Reproduce the text of the items below, changing each "chart" to "graph" and leaving everything else as it is. Omit the pictures from your answer.

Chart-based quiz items
Content starts
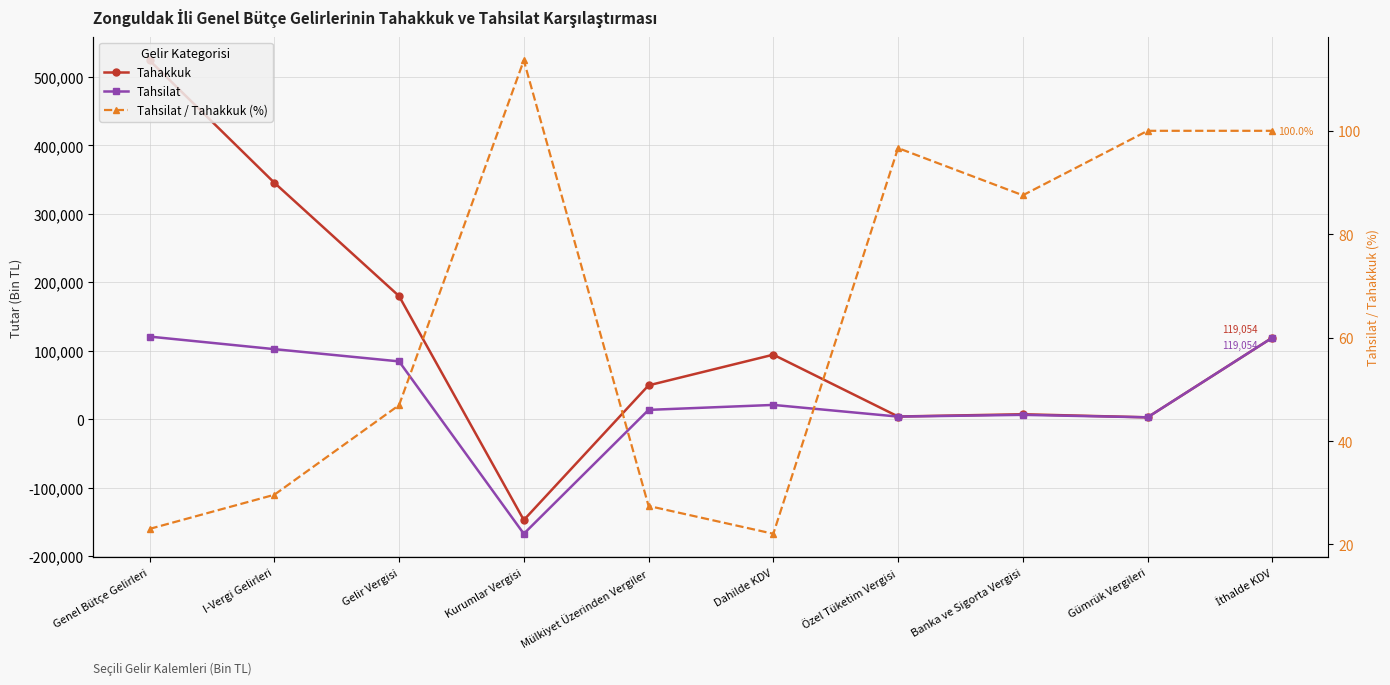

How many data points in Tahsilat / Tahakkuk (%) are above 87?

5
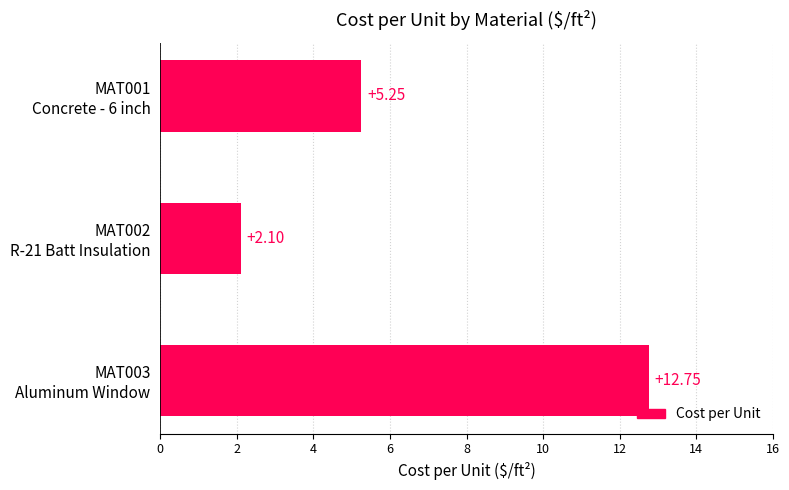

What is the average value?

6.7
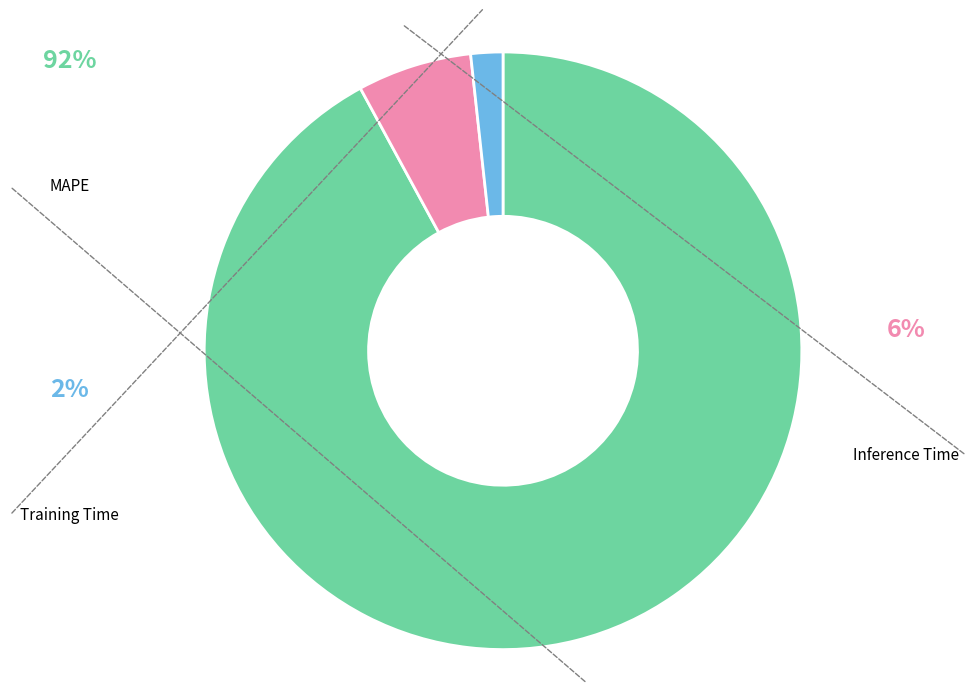

To the nearest percent, what is the difference between the Training Time and Inference Time slice percentages?

4%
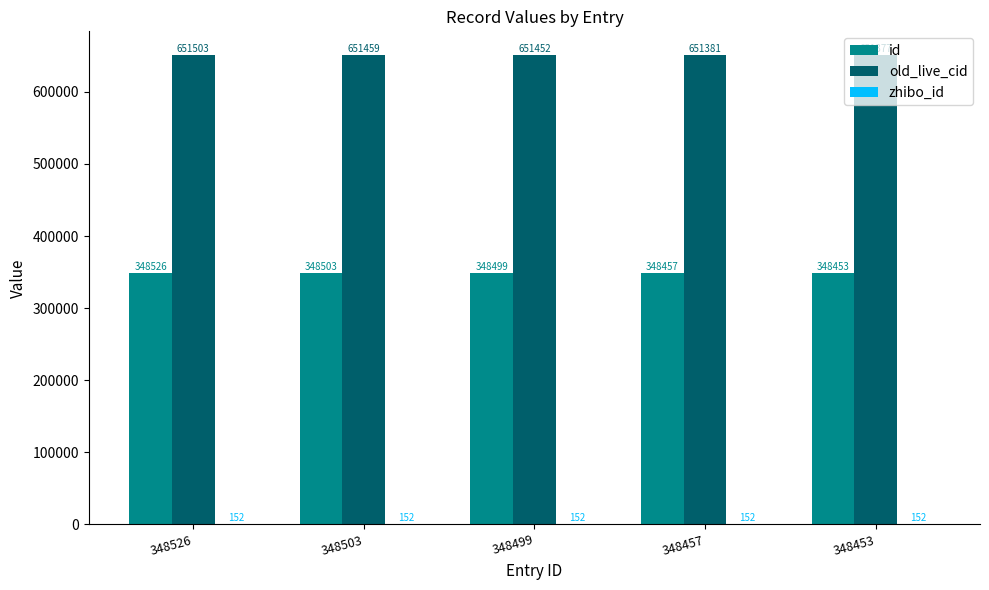

Which label corresponds to the largest value in the chart?

348526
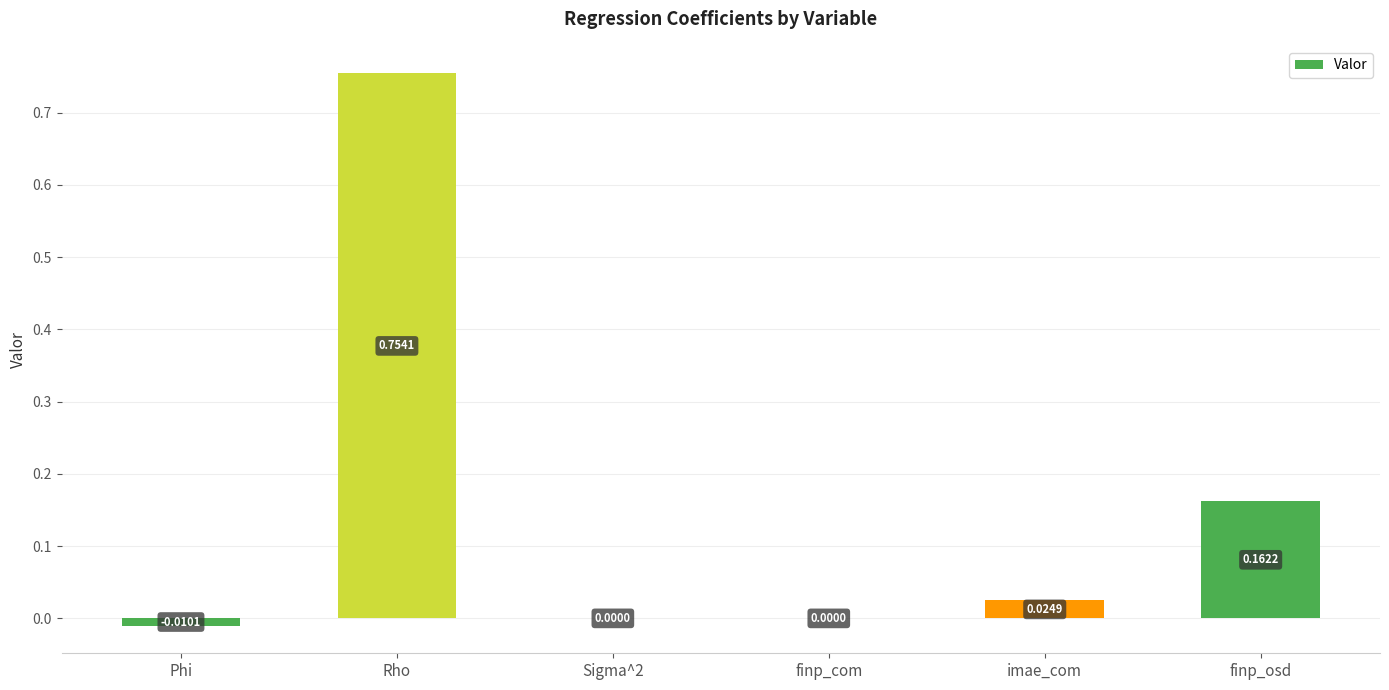

At which category does the chart reach its peak across all series?

Rho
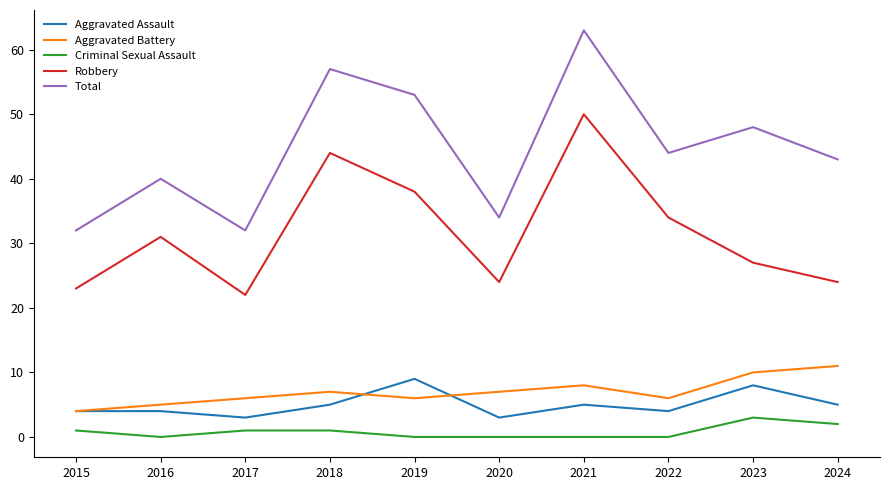

What is the sum of the Aggravated Assault values at 2018 and 2022?

9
Content ends
● EXERCISE SOLUTION
How many data points in Tahsilat / Tahakkuk (%) are above 87?

5

What is the average value?

6.7

To the nearest percent, what is the difference between the Training Time and Inference Time slice percentages?

4%

Which label corresponds to the largest value in the graph?

348526

At which category does the graph reach its peak across all series?

Rho

What is the sum of the Aggravated Assault values at 2018 and 2022?

9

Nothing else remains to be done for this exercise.